(Beginning of MATERIAL TO PROCESS)

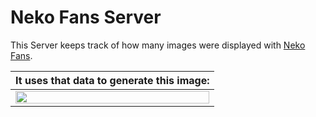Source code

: # Neko Fans Server

This Server keeps track of how many images were displayed with [Neko Fans](https://github.com/Meisterlala/NekoFans).




| It uses that data to generate this image: |
| --- |
|<img src="http://35.207.123.107/count_image" width="100%"/>|
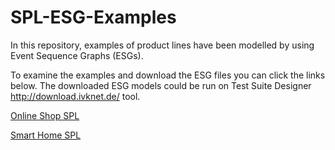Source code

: # SPL-ESG-Examples

In this repository, examples of product lines have been modelled by using Event Sequence Graphs (ESGs).

To examine the examples and download the ESG files you can click the links below. The downloaded ESG models could be run on Test Suite Designer http://download.ivknet.de/ tool.

[Online Shop SPL](/OnlineShop)

[Smart Home SPL](/SmartHome)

(End of MATERIAL TO PROCESS)

WORK INSTRUCTIONS
Pick out every line in the data above that contains the string "Server", matching case exactly.

SOLUTION TO THIS EXERCISE
: # Neko Fans Server
This Server keeps track of how many images were displayed with [Neko Fans](https://github.com/Meisterlala/NekoFans).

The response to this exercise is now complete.